The quantitative effect of strong electrolytes, unmeasured anions (UAs), pCO2, and plasma protein concentrations in determining plasma pH and bicarbonate (HCO3) can be demonstrated using the physicochemical approach. Demeanor of calves with diarrhea is associated with acidemia, dehydration, and hyper-d-lactatemia.

Hypothesis

Unmeasured anions are a major factor influencing changes in plasma pH and HCO3 of calves with diarrhea and UAs and strong UAs, estimated by anion gap (AG) and strong ion gap (SIG), respectively, are more strongly associated with alteration of demeanor compared to other acid–base variables.

Animals

A total of 264 calves with diarrhea from two data sets (DS1 and DS2).

Methods

Retrospective study.

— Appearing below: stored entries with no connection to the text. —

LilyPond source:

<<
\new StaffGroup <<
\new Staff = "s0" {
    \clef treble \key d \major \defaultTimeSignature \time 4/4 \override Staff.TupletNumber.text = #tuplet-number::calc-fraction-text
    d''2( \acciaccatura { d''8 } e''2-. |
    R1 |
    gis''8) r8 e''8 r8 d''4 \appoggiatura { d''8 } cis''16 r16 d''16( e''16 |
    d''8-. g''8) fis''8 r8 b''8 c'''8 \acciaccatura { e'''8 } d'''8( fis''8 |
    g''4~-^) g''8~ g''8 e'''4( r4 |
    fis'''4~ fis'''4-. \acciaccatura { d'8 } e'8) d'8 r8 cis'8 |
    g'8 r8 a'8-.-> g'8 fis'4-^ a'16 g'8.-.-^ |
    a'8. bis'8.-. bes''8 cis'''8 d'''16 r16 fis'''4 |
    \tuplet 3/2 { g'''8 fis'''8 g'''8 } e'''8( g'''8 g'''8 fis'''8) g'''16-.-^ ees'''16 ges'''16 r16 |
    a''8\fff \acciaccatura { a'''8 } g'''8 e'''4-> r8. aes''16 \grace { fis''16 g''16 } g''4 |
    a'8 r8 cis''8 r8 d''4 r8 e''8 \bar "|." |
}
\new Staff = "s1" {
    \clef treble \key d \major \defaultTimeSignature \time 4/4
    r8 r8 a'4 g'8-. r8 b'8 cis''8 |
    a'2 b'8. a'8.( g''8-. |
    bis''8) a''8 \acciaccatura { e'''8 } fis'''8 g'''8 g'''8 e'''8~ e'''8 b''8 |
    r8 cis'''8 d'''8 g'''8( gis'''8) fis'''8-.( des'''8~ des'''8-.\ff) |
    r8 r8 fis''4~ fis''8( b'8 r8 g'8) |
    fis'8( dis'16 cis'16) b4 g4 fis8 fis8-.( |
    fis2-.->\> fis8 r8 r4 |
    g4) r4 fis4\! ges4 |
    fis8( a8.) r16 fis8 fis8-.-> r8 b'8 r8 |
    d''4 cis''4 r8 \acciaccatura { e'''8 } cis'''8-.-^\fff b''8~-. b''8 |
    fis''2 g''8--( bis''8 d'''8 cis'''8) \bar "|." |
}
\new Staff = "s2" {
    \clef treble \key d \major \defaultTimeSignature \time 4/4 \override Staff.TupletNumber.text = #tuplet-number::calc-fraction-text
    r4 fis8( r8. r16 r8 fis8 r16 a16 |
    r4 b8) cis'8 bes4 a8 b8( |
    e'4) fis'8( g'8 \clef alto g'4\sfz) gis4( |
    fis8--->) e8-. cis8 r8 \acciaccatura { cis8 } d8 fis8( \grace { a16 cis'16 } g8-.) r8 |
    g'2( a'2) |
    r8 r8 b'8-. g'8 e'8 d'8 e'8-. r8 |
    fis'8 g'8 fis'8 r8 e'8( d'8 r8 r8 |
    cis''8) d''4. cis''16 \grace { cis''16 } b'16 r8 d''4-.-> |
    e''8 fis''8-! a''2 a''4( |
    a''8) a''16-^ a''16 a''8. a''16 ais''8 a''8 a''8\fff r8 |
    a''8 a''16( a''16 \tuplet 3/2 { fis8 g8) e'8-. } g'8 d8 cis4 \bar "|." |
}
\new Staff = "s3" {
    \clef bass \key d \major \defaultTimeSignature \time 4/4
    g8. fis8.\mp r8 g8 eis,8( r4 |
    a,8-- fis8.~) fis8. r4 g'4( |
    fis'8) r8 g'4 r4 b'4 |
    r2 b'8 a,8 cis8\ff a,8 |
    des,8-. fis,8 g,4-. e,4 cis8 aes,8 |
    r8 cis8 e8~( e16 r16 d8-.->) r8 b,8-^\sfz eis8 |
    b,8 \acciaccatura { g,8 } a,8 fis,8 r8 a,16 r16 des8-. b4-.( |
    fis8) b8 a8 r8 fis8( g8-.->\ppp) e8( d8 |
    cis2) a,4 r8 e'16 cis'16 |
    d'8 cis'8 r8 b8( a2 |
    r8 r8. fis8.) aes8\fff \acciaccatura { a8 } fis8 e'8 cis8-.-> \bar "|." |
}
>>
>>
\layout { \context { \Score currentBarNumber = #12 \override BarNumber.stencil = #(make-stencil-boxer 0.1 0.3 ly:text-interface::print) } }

Forward stepwise regression was performed to determine the relationship between measured pH or HCO3, and physicochemical variables. A two-way ANOVA was performed to investigate the association between acid–base variables and attitude (bright, obtunded, and stuporous), posture (standing, sternal or lateral recumbency), and strength of suckling reflex (strong, weak, or absent).

Results

Increased strong UAs estimated by SIG was the most important contributor to changes in measured pH and HCO3 (DS1: r2 66 and 59%, DS2: 39 and 42%, P < .0001). SIG and AG were correlated to deteriorating calf demeanor for all three clinical scoring categories: attitude, posture, and suckle reflex (P < .0001).

Conclusion and Clinical Relevance

Elevated concentrations of strong UAs were the primary cause of acidemia and had an important influence on the demeanor of calves with diarrhea. These findings emphasize the importance of the calculation of UAs when evaluating acid–base abnormalities in calves.